With the growth in usage of Dyalog APL under macOS and Linux – especially in server or cloud environments – the Dyalog Remote Integrated Development Environment is becoming a “mainstream” tool, rather than the curiosity that it was during the first few years of development. Our partners at Optima Systems are developing RIDE on Dyalog’s behalf, and Gilgamesh Athoraya is now the lead developer. In his talk on “RIDE 4.1 and Next Generation Integrations”, Gil talks first about significant new features and performance improvements to RIDE in 4.1 – and then continues to talk about how components of the RIDE technology may be re-purposed to provide APL add-ins for popular development frameworks like the new Microsoft VS Code.

Summary of this week’s videos:

Welcome to the Dyalog ’18 Videos!

Three weeks have gone by since we waved goodbye to the last Dyalog ’18 delegates in Belfast. We’ve had time to catch up on sleep, half of us have had colds and recovered from them. Jason Rivers and Richard Park have started mixing and improving the audio and video recordings, and we are ready to release the first group of processed videos.

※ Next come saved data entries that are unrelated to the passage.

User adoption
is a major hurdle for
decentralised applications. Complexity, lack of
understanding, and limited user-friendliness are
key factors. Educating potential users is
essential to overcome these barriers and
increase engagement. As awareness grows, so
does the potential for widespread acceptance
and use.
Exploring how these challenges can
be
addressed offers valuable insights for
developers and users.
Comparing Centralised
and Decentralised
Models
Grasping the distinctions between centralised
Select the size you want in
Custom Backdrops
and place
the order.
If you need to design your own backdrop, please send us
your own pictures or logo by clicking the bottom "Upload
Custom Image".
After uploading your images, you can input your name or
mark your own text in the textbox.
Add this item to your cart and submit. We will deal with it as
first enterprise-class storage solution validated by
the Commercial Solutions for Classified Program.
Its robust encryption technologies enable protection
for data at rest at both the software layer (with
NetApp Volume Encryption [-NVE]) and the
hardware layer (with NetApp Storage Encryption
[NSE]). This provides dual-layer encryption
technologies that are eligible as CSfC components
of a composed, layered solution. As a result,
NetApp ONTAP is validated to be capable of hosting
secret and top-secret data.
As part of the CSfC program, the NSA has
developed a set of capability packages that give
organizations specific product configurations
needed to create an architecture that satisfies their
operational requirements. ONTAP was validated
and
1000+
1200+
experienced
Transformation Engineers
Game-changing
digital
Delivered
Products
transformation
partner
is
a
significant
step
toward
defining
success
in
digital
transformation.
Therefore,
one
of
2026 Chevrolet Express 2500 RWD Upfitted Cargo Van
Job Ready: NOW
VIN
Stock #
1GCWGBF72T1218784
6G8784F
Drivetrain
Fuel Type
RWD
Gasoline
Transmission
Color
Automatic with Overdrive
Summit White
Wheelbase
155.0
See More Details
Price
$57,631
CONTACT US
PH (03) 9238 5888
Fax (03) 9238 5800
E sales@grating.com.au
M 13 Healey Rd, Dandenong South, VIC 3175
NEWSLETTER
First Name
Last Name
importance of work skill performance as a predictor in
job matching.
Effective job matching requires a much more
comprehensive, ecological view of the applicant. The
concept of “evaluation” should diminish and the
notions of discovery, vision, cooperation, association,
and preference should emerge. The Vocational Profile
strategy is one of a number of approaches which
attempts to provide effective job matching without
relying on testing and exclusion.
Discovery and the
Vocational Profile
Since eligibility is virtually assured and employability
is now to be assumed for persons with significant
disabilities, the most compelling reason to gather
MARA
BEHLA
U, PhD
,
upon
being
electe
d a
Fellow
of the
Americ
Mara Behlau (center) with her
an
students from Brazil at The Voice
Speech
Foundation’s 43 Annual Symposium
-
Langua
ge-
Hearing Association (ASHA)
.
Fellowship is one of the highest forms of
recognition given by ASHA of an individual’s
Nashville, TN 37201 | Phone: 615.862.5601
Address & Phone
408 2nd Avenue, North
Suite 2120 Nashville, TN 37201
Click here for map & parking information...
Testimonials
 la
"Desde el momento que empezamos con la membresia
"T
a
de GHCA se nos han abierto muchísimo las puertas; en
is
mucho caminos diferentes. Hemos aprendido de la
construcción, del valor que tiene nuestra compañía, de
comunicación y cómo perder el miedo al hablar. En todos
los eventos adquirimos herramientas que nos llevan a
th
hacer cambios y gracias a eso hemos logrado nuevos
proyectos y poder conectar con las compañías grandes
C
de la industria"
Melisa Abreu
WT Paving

Our plan is to release batches of 3-5 videos, with enough variety for everyone to find at least one topic of interest each week. We have not reviewed all of the material yet; there are always one or two where something went wrong and we are unable to publish the recordings (or the presenter asks that we refrain from making the talk public), but we do expect to be able to make the vast majority of the talks available over the next couple of months.

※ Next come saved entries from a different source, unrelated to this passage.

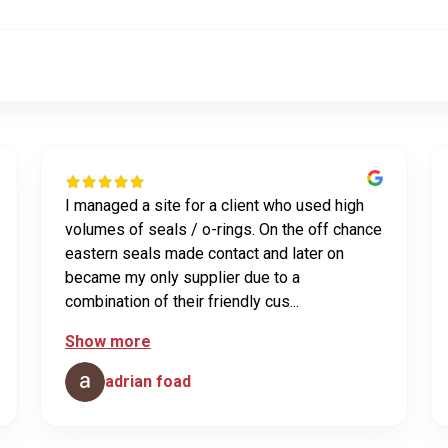
I managed a site for a client who used high
volumes of seals / o-rings. On the off chance
eastern seals made contact and later on
became my only supplier due to a
combination of their friendly cus...
Show more
adrian foad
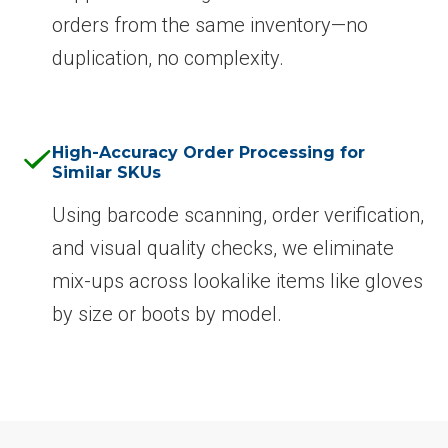
orders from the same inventory—no
duplication, no complexity.
High-Accuracy Order Processing for
Similar SKUs
Using barcode scanning, order verification,
and visual quality checks, we eliminate
mix-ups across lookalike items like gloves
by size or boots by model.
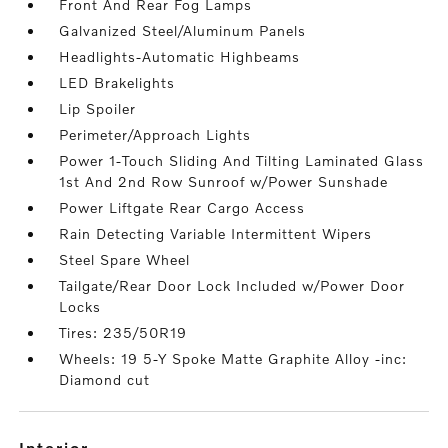
Front And Rear Fog Lamps
Galvanized Steel/Aluminum Panels
Headlights-Automatic Highbeams
LED Brakelights
Lip Spoiler
Perimeter/Approach Lights
Power 1-Touch Sliding And Tilting Laminated Glass
1st And 2nd Row Sunroof w/Power Sunshade
Power Liftgate Rear Cargo Access
Rain Detecting Variable Intermittent Wipers
Steel Spare Wheel
Tailgate/Rear Door Lock Included w/Power Door
Locks
Tires: 235/50R19
Wheels: 19 5-Y Spoke Matte Graphite Alloy -inc:
Diamond cut
interior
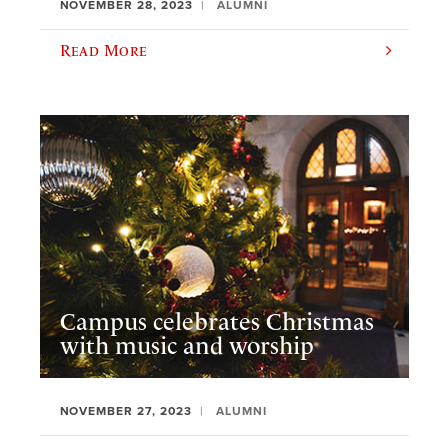
NOVEMBER 28, 2023
ALUMNI
Read More
Campus celebrates Christmas
with music and worship
NOVEMBER 27, 2023
ALUMNI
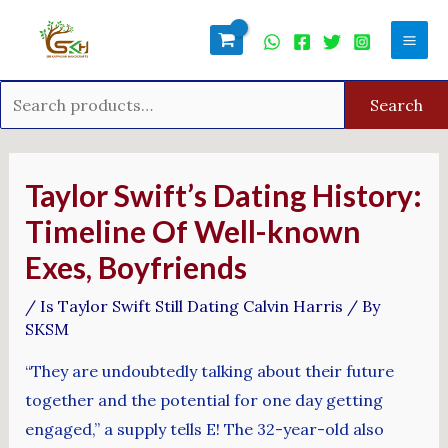
Skip
Search
Mai
to
for:
Men
content
Search
Post
navigation
Taylor Swift’s Dating History:
Timeline Of Well-known
Exes, Boyfriends
/
Is Taylor Swift Still Dating Calvin Harris
/ By
SKSM
“They are undoubtedly talking about their future
together and the potential for one day getting
engaged,” a supply tells E! The 32-year-old also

Each week, I’ll be doing my best to introduce each set with a blog entry: The first batch contains cleaned-up versions of the presentations that were streamed live from Belfast. The audio and video quality is significantly enhanced compared to the live stream, and the most confusing gaffes in my own live demo have been removed 😊.


As usual, the user meeting opened with the traditional trio of keynotes by Dyalog’s CEO Gitte Christensen, the CXO Morten Kromberg (that’s me) and CTO Jay Foad. Gitte introduces a couple of new faces at Dyalog, and the contest winners, so everyone can plan to buy the winners drinks during the week. Gitte then discusses high level direction – announcing our intention to make the Linux version available to download, and included in public Docker containers and Cloud VM images, with no questions asked.


My own session mostly consists of a live demo of the potential consequences of making Linux licences really easy to get hold of. In an imaginary conversation with a data scientist, I demonstrate the use of Dyalog APL to implement an (admittedly silly) analytical function, and subsequently make it available as a web service and via a web site, finally deplying it to the cloud using a set of Public Docker containers, without once installing Dyalog APL itself.


Jay Foad rounded Monday’s live stream off with a review of the features of the recently released version 17.0, before moving on to talk about the work that the development team is planning for versions 17.1 and 18.0, scheduled for the spring of 2019 and 2020, respectively.


In accordance with tradition, we also streamed the Prize Ceremony for the International Problem-Solving Competition and – often the most interesting talk of the year – the acceptance speech where this year’s winner talked about his code, and the experience of learning APL. This year’s winner did not let us down; it is amazing how quickly you can learn to write really, really good APL code!